Validators are network members who, aside from launching a whole node, also look through transactions in the network’s mempool and include them in blocks that they sign.
To satisfy Terra’s requirements in reliability, scope and security, validators usually use configurated architectures that can withstand many forms of attacks on specific networks.
Validators play a key role in the Terra consensus, which is based off of Tendermint BFT. To get more information on Tendermint, please view their official documentation.
In the Terra consensus, Luna holders aren’t staking their tokens directly, but are instead delegating it to a validator. This allows regular Luna holders who don’t want to set up a validator node to take part in staking and receive rewards for it.
The influence of a validator is determined by the volume of Luna delegated to it (including self-delegated coins). Only the 115 best validators with an influence form a validation circle, they’re called delegates. Delegates play a crucial role in this ecosystem, because it’s them who determine which validators get a place in this circle by delegating their Luna as a way to vote.
Launching a validator is a big responsibility, that’s why only the top 115 are allowed to sign blocks (with the biggest stakes). Therefore, they must guarantee security and longevity, and with that comes a risk of the validator’s stake being penalized, which will harm the validator’s stake along with their delegates’, as well as their reputation.
Most common penalty reasons:
- double signature: the validator signed two different blocks with one chain identificator
- downtime: the validator was down for longer than allowed
- the oracle missed too many votes
Other validators are always looking for incorrectly functioning validator nodes and can provide evidence for discrepancies.
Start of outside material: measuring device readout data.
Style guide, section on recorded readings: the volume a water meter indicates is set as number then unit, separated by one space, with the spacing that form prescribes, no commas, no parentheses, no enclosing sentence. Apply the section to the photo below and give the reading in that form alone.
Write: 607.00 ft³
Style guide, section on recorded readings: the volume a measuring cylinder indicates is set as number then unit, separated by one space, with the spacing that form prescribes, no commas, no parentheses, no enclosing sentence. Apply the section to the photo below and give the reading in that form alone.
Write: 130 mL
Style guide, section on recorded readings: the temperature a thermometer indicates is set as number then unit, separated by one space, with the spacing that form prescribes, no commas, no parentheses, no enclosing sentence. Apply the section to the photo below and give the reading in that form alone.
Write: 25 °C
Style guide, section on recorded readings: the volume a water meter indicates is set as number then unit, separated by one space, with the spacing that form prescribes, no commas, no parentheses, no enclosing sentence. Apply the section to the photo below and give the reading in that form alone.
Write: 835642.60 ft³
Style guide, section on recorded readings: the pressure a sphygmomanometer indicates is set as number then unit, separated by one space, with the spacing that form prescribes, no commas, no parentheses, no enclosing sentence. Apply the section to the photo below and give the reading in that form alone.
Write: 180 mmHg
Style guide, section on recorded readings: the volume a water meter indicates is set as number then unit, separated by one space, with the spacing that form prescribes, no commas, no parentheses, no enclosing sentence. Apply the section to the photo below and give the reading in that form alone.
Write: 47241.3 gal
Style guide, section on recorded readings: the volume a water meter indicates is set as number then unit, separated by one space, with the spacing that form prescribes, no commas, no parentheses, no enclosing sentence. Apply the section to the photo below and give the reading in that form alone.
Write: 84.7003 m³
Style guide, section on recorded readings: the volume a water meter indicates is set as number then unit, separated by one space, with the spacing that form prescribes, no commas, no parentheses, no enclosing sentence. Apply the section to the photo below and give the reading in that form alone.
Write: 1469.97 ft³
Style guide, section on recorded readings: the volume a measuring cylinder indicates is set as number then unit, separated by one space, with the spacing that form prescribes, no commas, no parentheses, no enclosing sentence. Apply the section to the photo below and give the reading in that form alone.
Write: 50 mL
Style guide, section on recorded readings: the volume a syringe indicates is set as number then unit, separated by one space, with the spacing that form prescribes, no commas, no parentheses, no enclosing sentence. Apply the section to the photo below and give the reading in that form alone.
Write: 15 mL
After discrepencies have been detected, the incorrectly functioning node will receive a penalty and part of the stake will be temporarily banned to protect delegates’ money and fix the issues.
Luna staking can be convenient for delegates. But as it was mentioned prior, the delegates should not view staking as a passive source of income — they must be observative and be confident that the validator architecture won’t receive any penalties.